▶ TASK REQUIREMENTS
In the entries that follow, find the line containing "text: (353, 793) -> (275, 997), 645 -> 845"; from there, copy every line exactly through the line containing "line: (943, 899) -> (918, 1113), added".

▶ INFORMATION PROVIDED
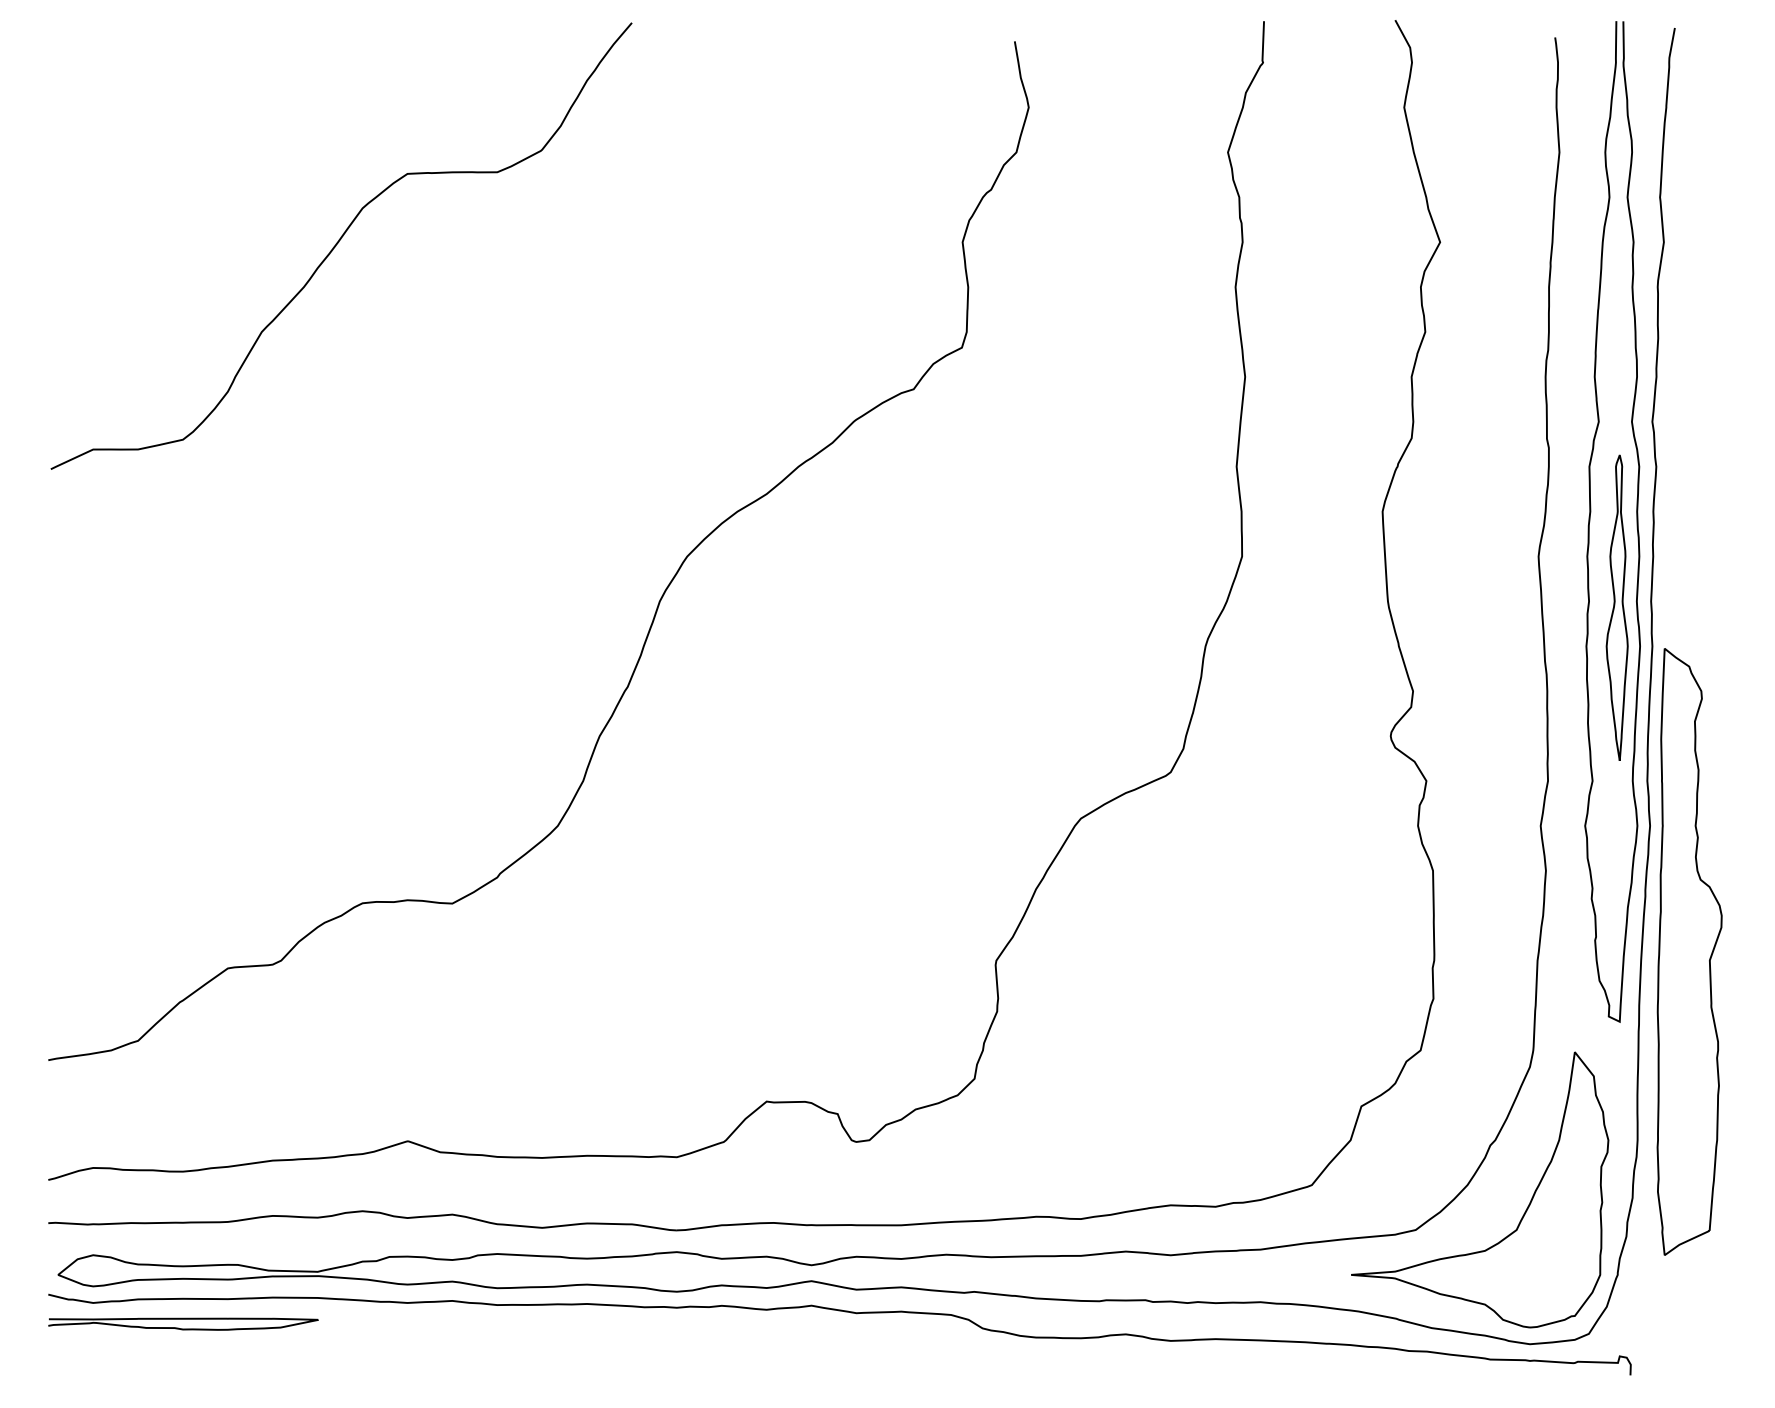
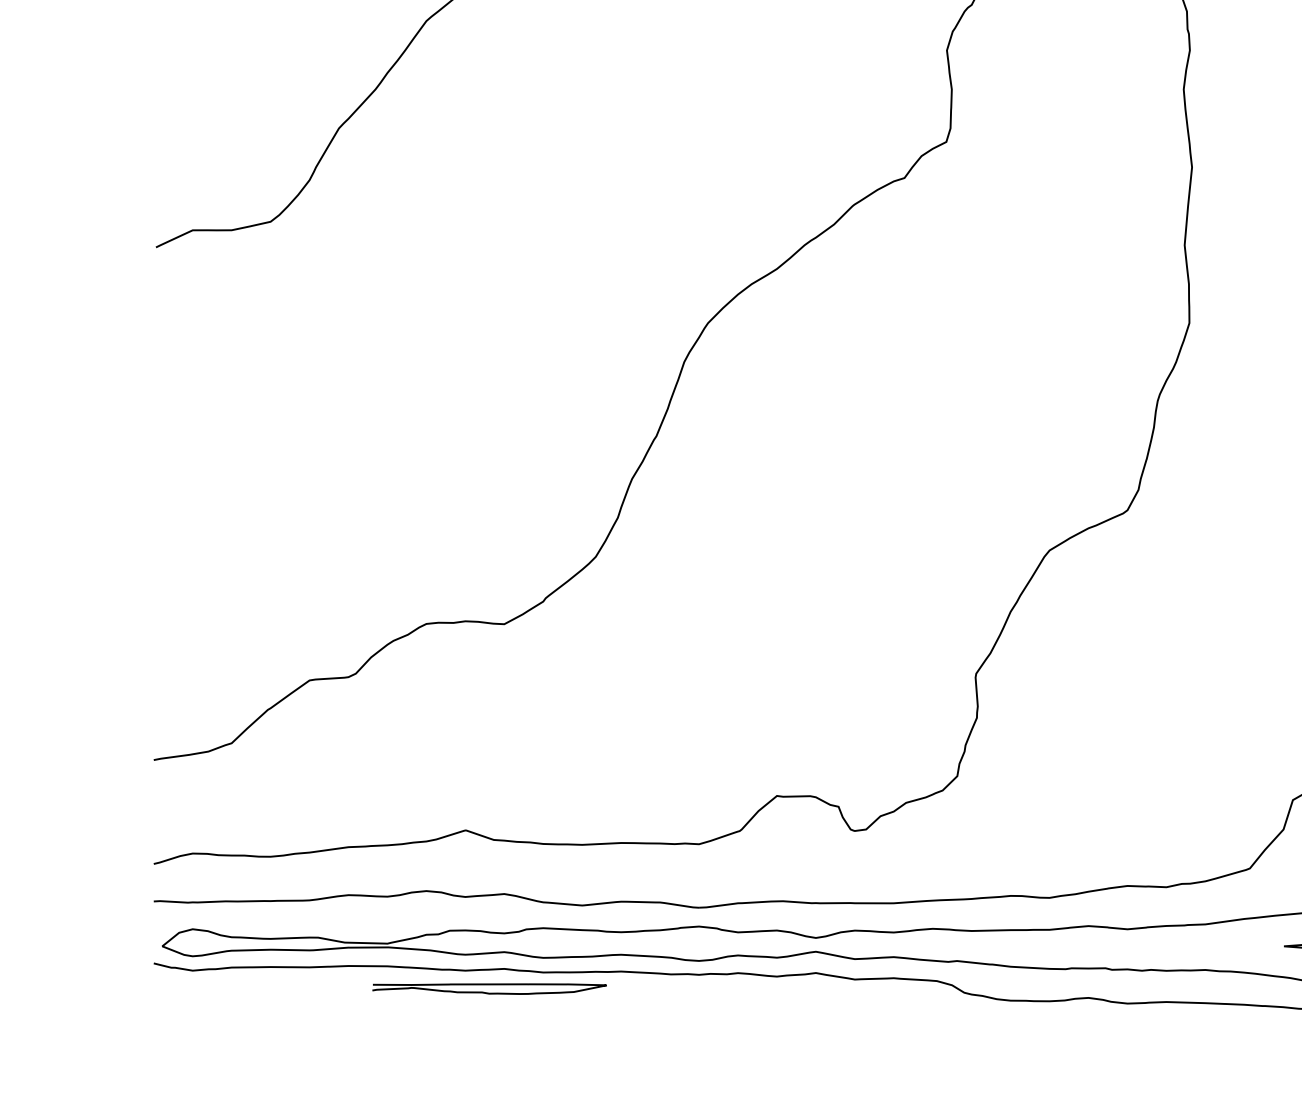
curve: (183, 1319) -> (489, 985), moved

==

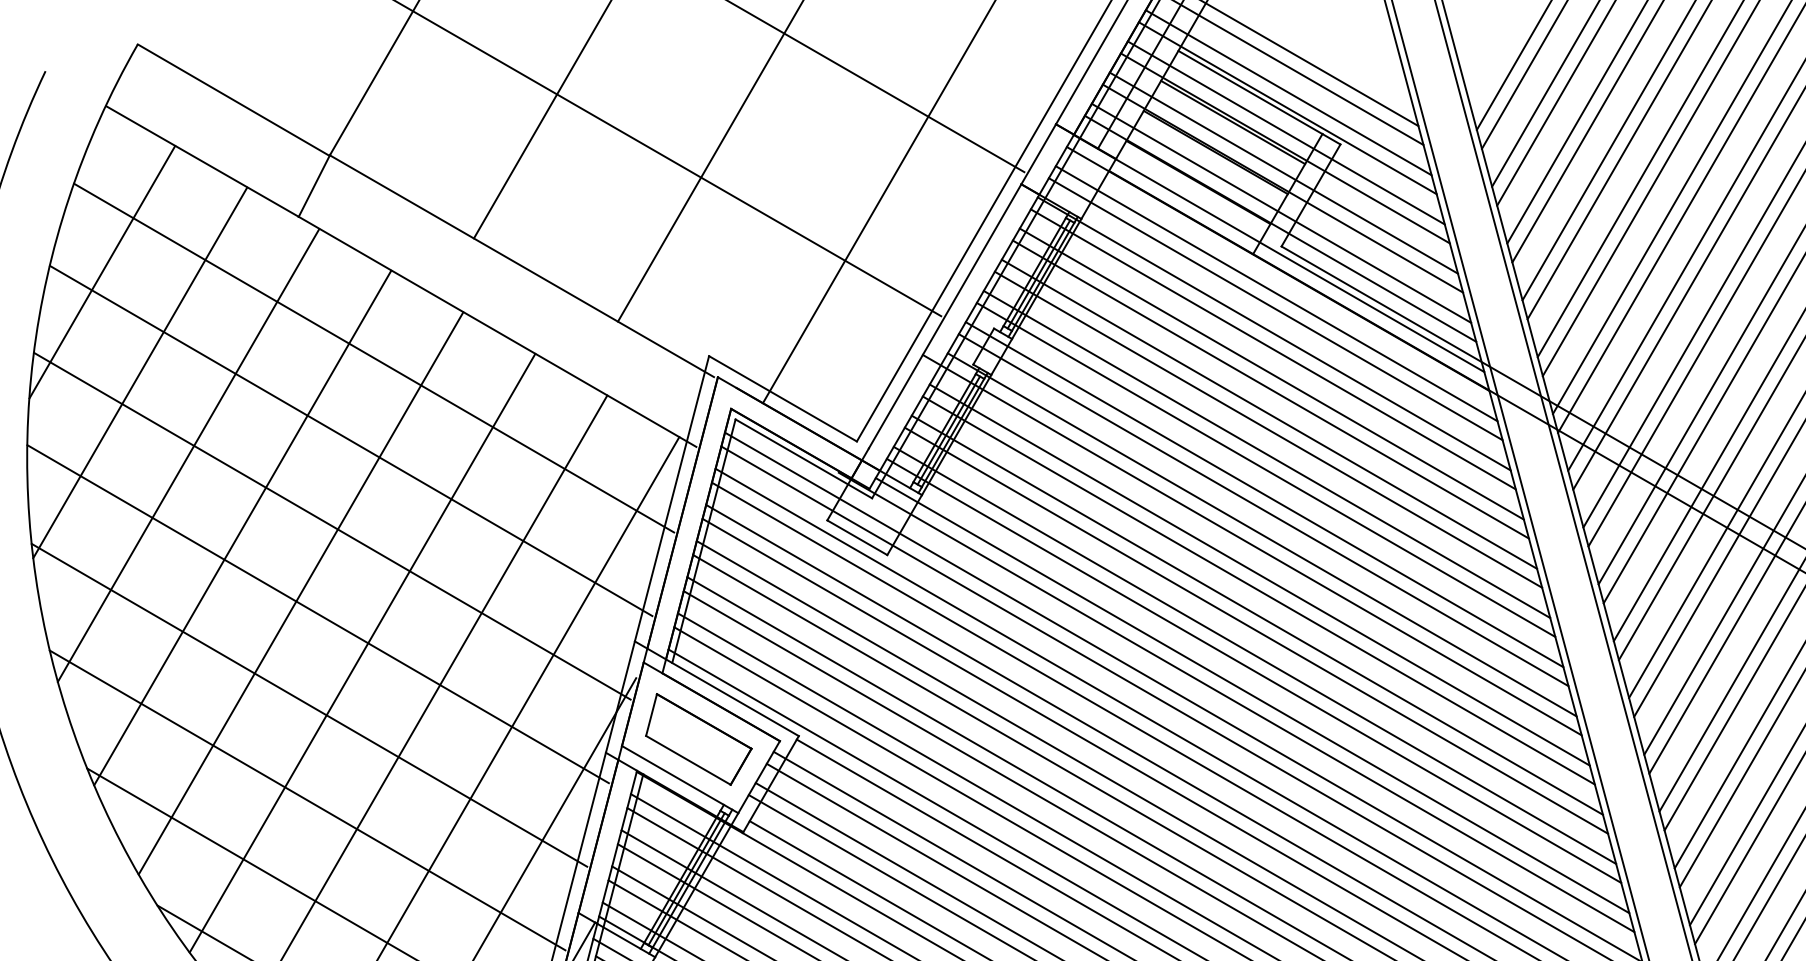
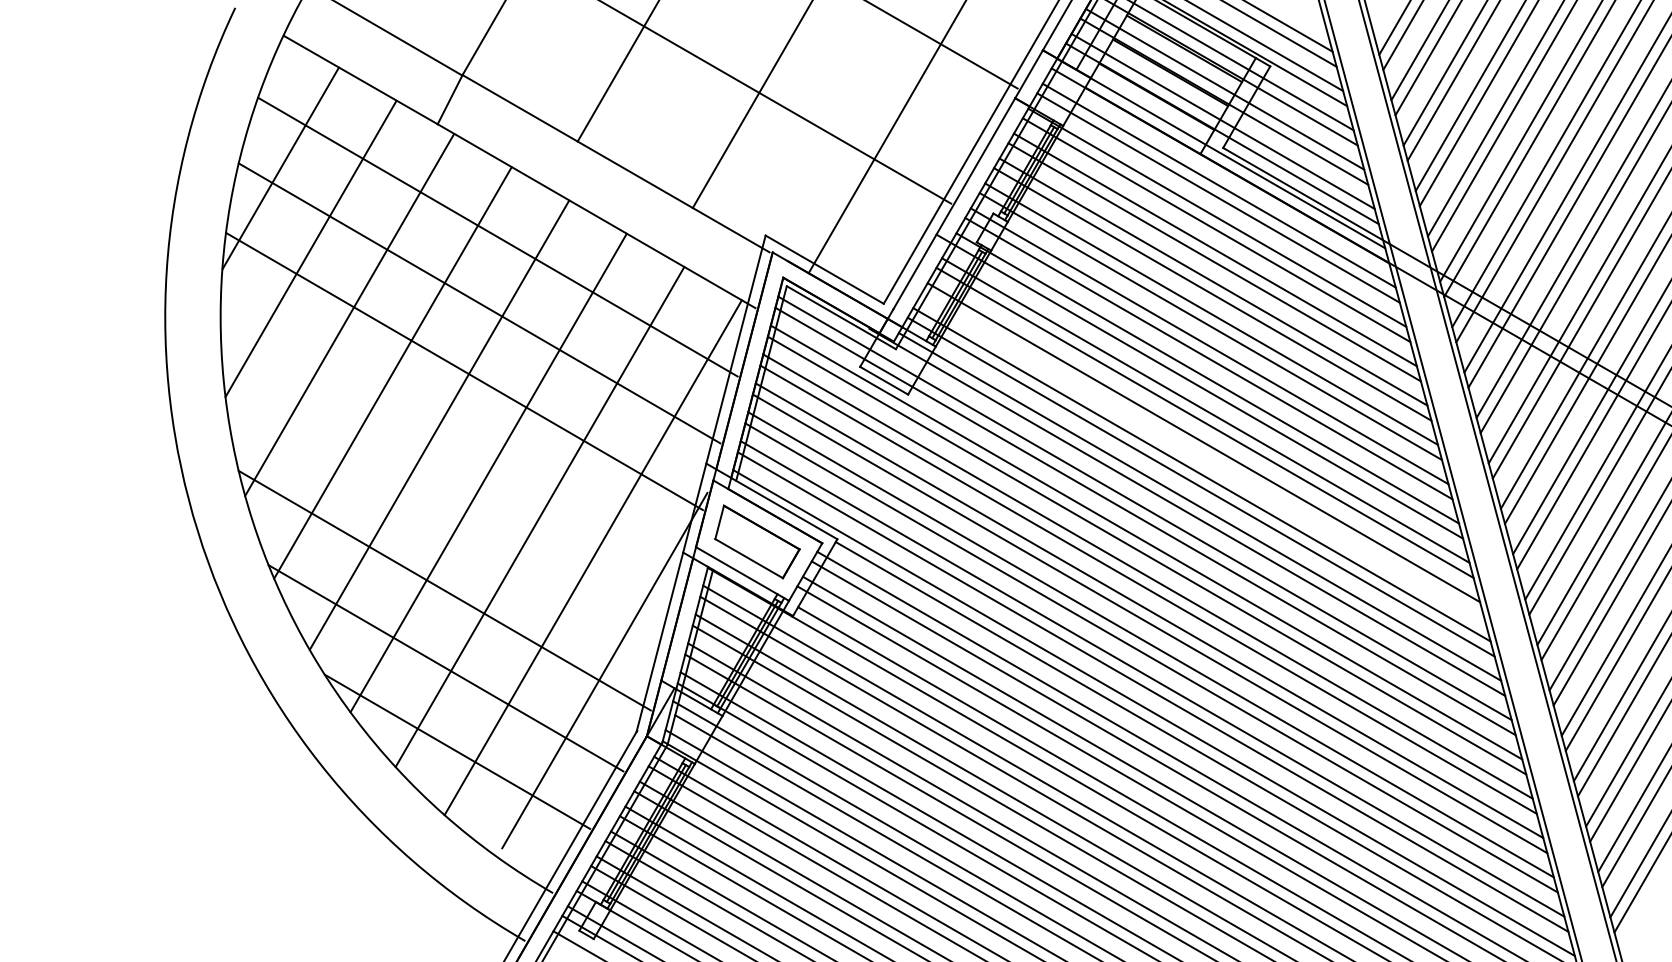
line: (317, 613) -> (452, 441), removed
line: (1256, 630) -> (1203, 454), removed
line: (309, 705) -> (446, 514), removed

--

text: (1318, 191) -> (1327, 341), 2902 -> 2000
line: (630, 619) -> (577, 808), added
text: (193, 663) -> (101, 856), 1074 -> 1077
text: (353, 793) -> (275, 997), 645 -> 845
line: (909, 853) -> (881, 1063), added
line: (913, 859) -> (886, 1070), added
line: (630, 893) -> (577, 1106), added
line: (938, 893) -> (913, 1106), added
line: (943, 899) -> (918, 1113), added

▶ EXPECTED ANSWER
text: (353, 793) -> (275, 997), 645 -> 845
line: (909, 853) -> (881, 1063), added
line: (913, 859) -> (886, 1070), added
line: (630, 893) -> (577, 1106), added
line: (938, 893) -> (913, 1106), added
line: (943, 899) -> (918, 1113), added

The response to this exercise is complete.